Larry, or to use his full name, Security Larry, was the former head of security at Ellingham Academy. He had been let go following the discovery of Ellie’s body in the basement of the Great House. What happened to Ellie was certainly no fault of Larry’s, but someone had to pay. In his previous life, before Ellingham, Larry had been a homicide detective. Now he was unemployed but looking stern and sharp. He had no drink in front of him. Larry, Stevie surmised, was a man who had never paid over two dollars for a cup of coffee and wasn’t about to start now. Stevie felt self-conscious taking up the table and not buying anything, so she went to the counter and got the cheapest coffee they had—plain black in a plain mug, no foams or nonsense.

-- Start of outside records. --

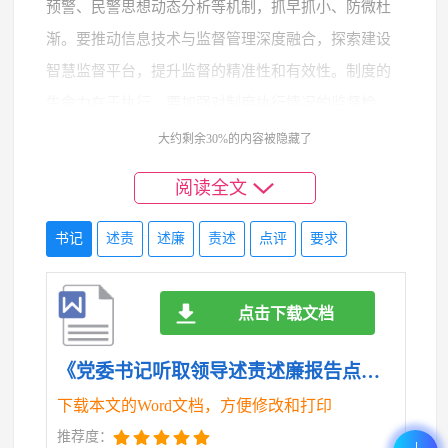
预警、民警思想动态分析等机制，抓早抓小、防微杜
渐。要推动信息技术与监督管理深度融合，探索建设
智慧监督平台，提升监督的精准性和有效性。制度的
生命力在于执行，要加强对制度执行情况的监督检
查，对踩“红线”、闯“雷区”的，坚决零容忍，让铁规发
大约剩余30%的内容被隐藏了
力、禁令生威。
阅读全文
（三）要强化教育警示，筑牢思想“堤坝”。思想
书记
述责
述廉
责述
点评
要求
上的滑坡是最严重的病变。要坚持不懈用党的创新理
论武装头脑，巩固拓展主题教育成果，教育引导全警
点击下载文档
筑牢信仰之基、补足精神之钙、把稳思想之舵。要常
态化开展党纪学习教育，将学习新修订的《中国共产
《党委书记听取领导述责述廉报告点评要求.doc》
党纪律处分条例》作为重中之重，使铁的纪律真正转
下载本文的Word文档，方便修改和打印
化为党员干部的日常习惯和自觉遵循。要加强廉洁文
推荐度：
化建设，深入挖掘公安队伍中的廉洁元素和先进典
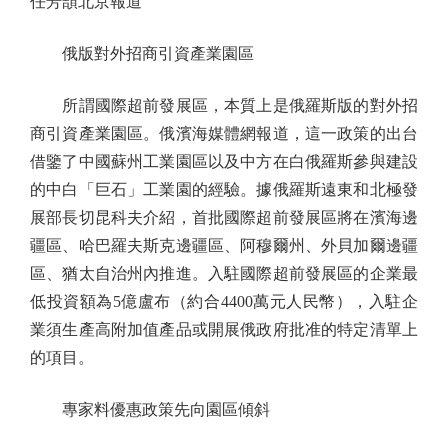
任芳頡北京報道
俄版對外招商引資產業園區
所謂國際超前發展區，本質上是俄羅斯版的對外招
商引資產業園區。俄濱海媒體網報道，這一政策的出台
借鑒了中國蘇州工業園區以及中方在白俄羅斯參與建設
的中白「巨石」工業園的經驗。據俄羅斯遠東和北極發
展部長切昆科夫介紹，首批國際超前發展區將在濱海邊
疆區、哈巴羅夫斯克邊疆區、阿穆爾州、外貝加爾邊疆
區、猶太自治州內推進。入駐國際超前發展區的企業最
低投資額為5億盧布（約合4400萬元人民幣），入駐企
業須生產高附加值產品或開展俄政府批准的特定清單上
的項目。
專家料優惠政策先向園區傾斜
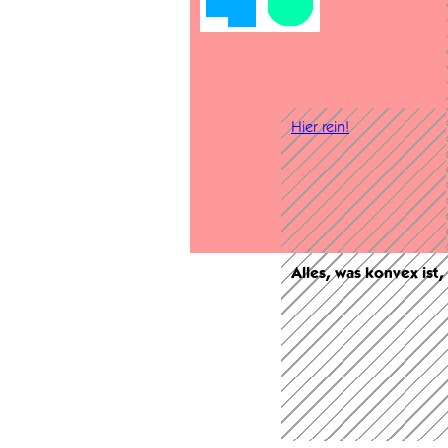
Hier rein!
Alles, was konvex ist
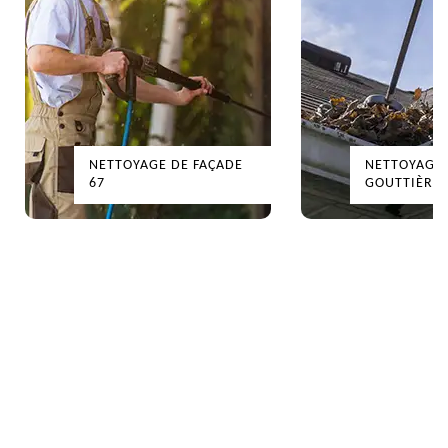
NETTOYAGE DE FAÇADE
NETTOYAGE 
67
GOUTTIÈRES 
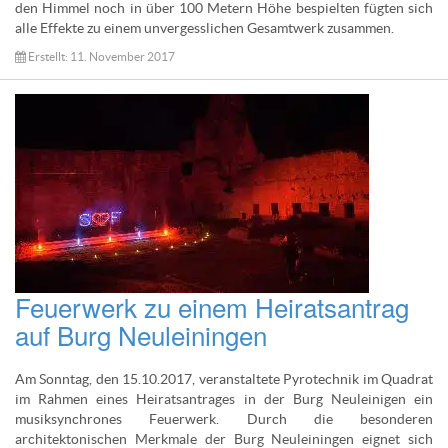
den Himmel noch in über 100 Metern Höhe bespielten fügten sich
alle Effekte zu einem unvergesslichen Gesamtwerk zusammen.
Erstellt: 11. November 2017
Feuerwerk zu einem Heiratsantrag
auf Burg Neuleiningen
Am Sonntag, den 15.10.2017, veranstaltete Pyrotechnik im Quadrat
im Rahmen eines Heiratsantrages in der Burg Neuleinigen ein
musiksynchrones Feuerwerk. Durch die besonderen
architektonischen Merkmale der Burg Neuleiningen eignet sich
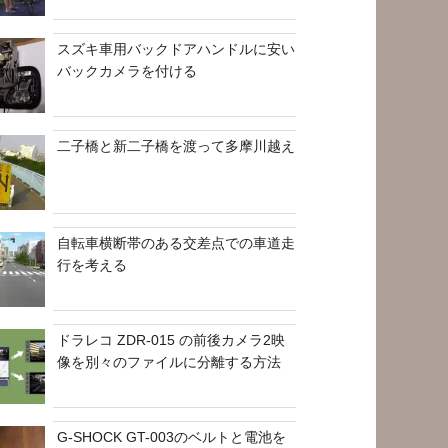
スズキ車用バックドアハンドルに安い
バックカメラを付ける
二子橋と新二子橋を渡って多摩川越え
自転車横断帯のある交差点での車道走
行を考える
ドラレコ ZDR-015 の前後カメラ2映
像を別々のファイルに分離する方法
G-SHOCK GT-003のベルトと電池を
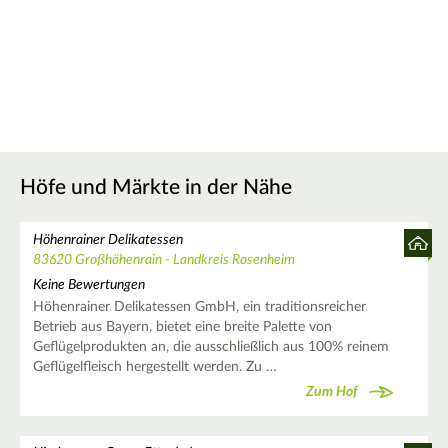
Höfe und Märkte in der Nähe
Höhenrainer Delikatessen
83620 Großhöhenrain - Landkreis Rosenheim
Keine Bewertungen
Höhenrainer Delikatessen GmbH, ein traditionsreicher
Betrieb aus Bayern, bietet eine breite Palette von
Geflügelprodukten an, die ausschließlich aus 100% reinem
Geflügelfleisch hergestellt werden. Zu …
Zum Hof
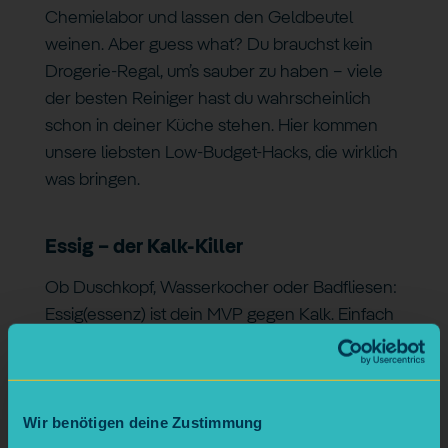
Chemielabor und lassen den Geldbeutel
weinen. Aber guess what? Du brauchst kein
Drogerie-Regal, um’s sauber zu haben – viele
der besten Reiniger hast du wahrscheinlich
schon in deiner Küche stehen. Hier kommen
unsere liebsten Low-Budget-Hacks, die wirklich
was bringen.
Essig – der Kalk-Killer
Ob Duschkopf, Wasserkocher oder Badfliesen:
Essig(essenz) ist dein MVP gegen Kalk. Einfach
mit Wasser verdünnen (z. B. 1:3) und loswischen
oder einwirken lassen.
Extra-Hack: Wasserkocher mit Essigwasser
Wir benötigen deine Zustimmung
aufkochen, 15 Min. stehen lassen, ausspülen –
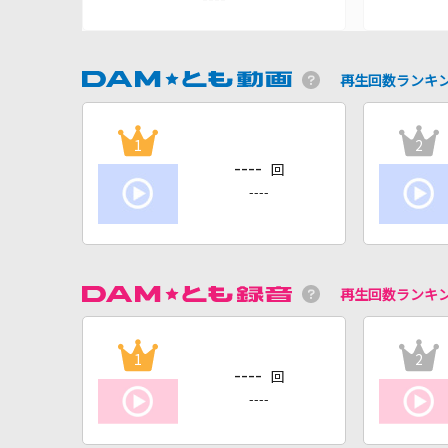
再生回数ランキ
1
2
----
回
----
再生回数ランキ
1
2
----
回
----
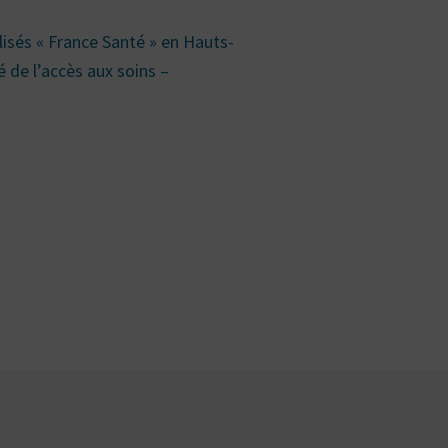
llisés « France Santé » en Hauts-
 de l’accès aux soins –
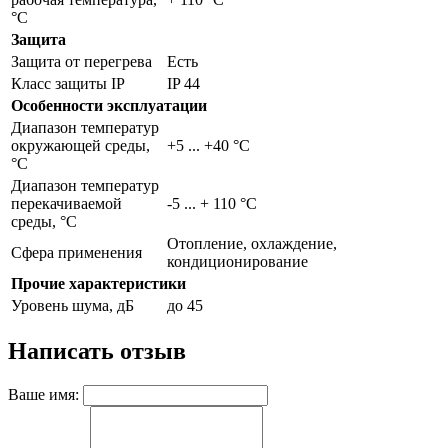
°С
Защита
Защита от перегрева
Есть
Класс защиты IP
IP 44
Особенности эксплуатации
Диапазон температур
окружающей среды,
+5 ... +40 °C
°С
Диапазон температур
перекачиваемой
-5 ... + 110 °C
среды, °С
Отопление, охлаждение,
Сфера применения
кондиционирование
Прочие характеристики
Уровень шума, дБ
до 45
Написать отзыв
Ваше имя:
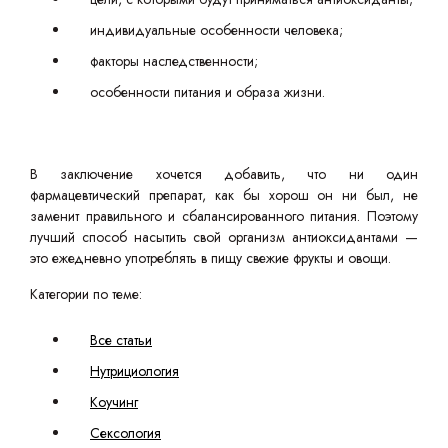
индивидуальные особенности человека;
факторы наследственности;
особенности питания и образа жизни.
В заключение хочется добавить, что ни один
фармацевтический препарат, как бы хорош он ни был, не
заменит правильного и сбалансированного питания. Поэтому
лучший способ насытить свой организм антиоксидантами —
это ежедневно употреблять в пищу свежие фрукты и овощи.
Категории по теме:
Все статьи
Нутрициология
Коучинг
Сексология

“So,” he said as she sat down. “Dr. Fenton.”
“Yeah.”
“You okay?”
Stevie didn’t like black coffee, but she sipped it anyway. Occasions like this called for bitter, hot drinks you didn’t necessarily like. You just had to be awake.
“I didn’t know her well,” she said after a moment. “We only met a few times. What happened? I know you have to know something.”
Larry inhaled loudly and rubbed at his chin.
“Fire started in the kitchen,” he said. “It seems that one of the gas burners on the stove was partially turned. The room was full of gas, she lights a cigarette . . . they said the kitchen went up in a fireball. It was bad.”
Larry did not soft-pedal anything.
“It would have been hard not to notice a thing like that,” he said, “but Dr. Fenton had a known problem with alcohol. From the amount of empty bottles found on the front porch, this was still an issue.”
“Hunter told me that,” Stevie said. “And I saw the bottles. Plus, she said the smoking killed her sense of smell. Her house stank. She couldn’t smell it.”
“The nephew was lucky. He was upstairs, on the other side of the house. He came down when he smelled smoke. The flames were spreading through the first floor. He tried to get into the kitchen, but it wasn’t possible. He got some burns, inhaled some smoke. He stumbled outside and collapsed. Poor kid. Could have been worse, but . . .”
They sat in silence for a moment, the awfulness settling in.
“She had cats,” Stevie said. “Are they okay?”
“The cats were found. They went out through a flap.”
“That’s good,” Stevie said, nodding. “It’s . . . not good. I mean . . . it’s good about the cats. It’s not . . .”
“I know what you meant,” Larry said. He leaned back in the booth, folded his arms, and regarded her with the icy stare that must have freaked out suspects for two decades.
“Luck only holds out for so long,” he finally said. “Three people are now dead—Hayes Major and Element Walker up at the school, and now Dr. Fenton. Three people associated with Ellingham. Three people you know. Three people in as many months. That’s a lot of death, Stevie. I’m going to ask you something again: Would you consider leaving Ellingham?”
Stevie stared down at the oily, swirly sheen on the top of her coffee. The people a few tables over were laughing too loudly. The words were there, on the tip of her tongue. I solved it. I solved the crime of the century. I know who did it. The words came close to the opening of her mouth, touched the back of her teeth, then . . . they retreated.